There began nights of falling asleep in the smell of bug spray and wood fire, the days of showerhouses and dining hall food, days of horses and children. I was there to teach horseback riding five hours a day and the other 19 hours a day, I lived with seven ten-year-olds as a counselor. We became a part of so much there: camp life and night swimming, being active and outdoors, incredible friends and days off going skydiving and cliffdiving, lounging on beaches and driving long drives.
There’s too much to account for that’s happened between Samantha and my homeless night in Crete (my last post) and right now… but I want to say, this summer I’ve had opportunity to grow so much. I applied and got a job in South Korea. I turned the job down. I knew I was waiting for something that would click with me and feel exactly like I wanted to do it, no reservations, just that feeling of being right. I interviewed some more and interviewed and interviewed for jobs… in between teaching and caring for children all summer… and nothing I found felt perfect.
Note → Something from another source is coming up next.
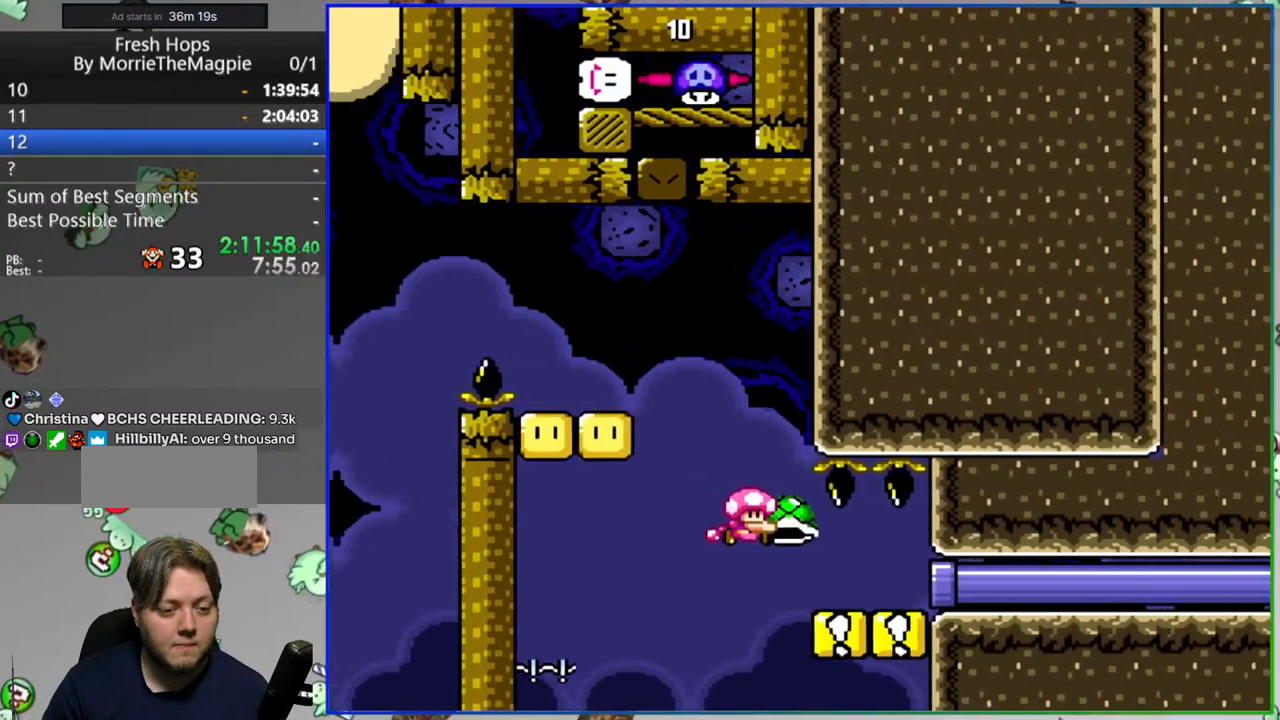
{"dt_ms": 500, "buttons": ["Y", "DPAD_RIGHT"], "events": [[367, "B", "up"]]}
Camp ended with tears and goodbye to many people I have come to love so much. Like planned, I went forward with my unemployment and embraced the next move forward. I went to see my mother and sister in our house in Maine. There, I found out that the Maine Sea Coast Mission was searching for someone to fill an AmeriCorps position helping with their EdGE program. I immediately said NO to myself and to my mother who was encouraging the move. Live in Maine? Talk to trees? Be cold all winter? Then I applied. Then I interviewed. Then I felt everything that hadn’t felt right with the other jobs I’d found: that instinct, gut. I knew it was perfect and what I wanted to do. CLICK.
I said yes and accepted the position within two days of finding out about it. I start September 9th. I’m moving into my family’s old house and keeping our cat, Smudge. I’ll be tutoring, mentoring, and helping with afterschool programs. I’ll be cold, maybe, (who am I kidding? definitely cold!) in winter but the opportunity of this thrills me so much and I’ve never said YES to something with such an inner assurance that it’s right, perfect. My brother-in-law says it jives with my “do-gooder-ness.” More than that, Christina mentioned, this is actually my community, here in Maine. I’ve spent every summer (except ’09 and ’10) of my life here– here’s where I learned to ride and became family to so many people. It’s where I go to the town library and run into someone I know, like the mom of a girl I grew up with, and it’s where I helped the neighbors with their gardens and buried family pets, skated on the pond in winter, and broke my arm in the chicken coop. It’s where I’ve built a lot of life and never truly given back. Christina says to me the other day, you’ve had the privilege and now it’s your chance to come back and that’s kind of beautiful.
Or as I like to say, it makes me want to write something down.
Tomorrow, Christina and I leave on a week roadtrip to Canada with a tent and some couchsurfing cred and then it’s back to NYC for a hot second before I pack to move to Maine. Here we go. For now, Prince Edward Island, here we come!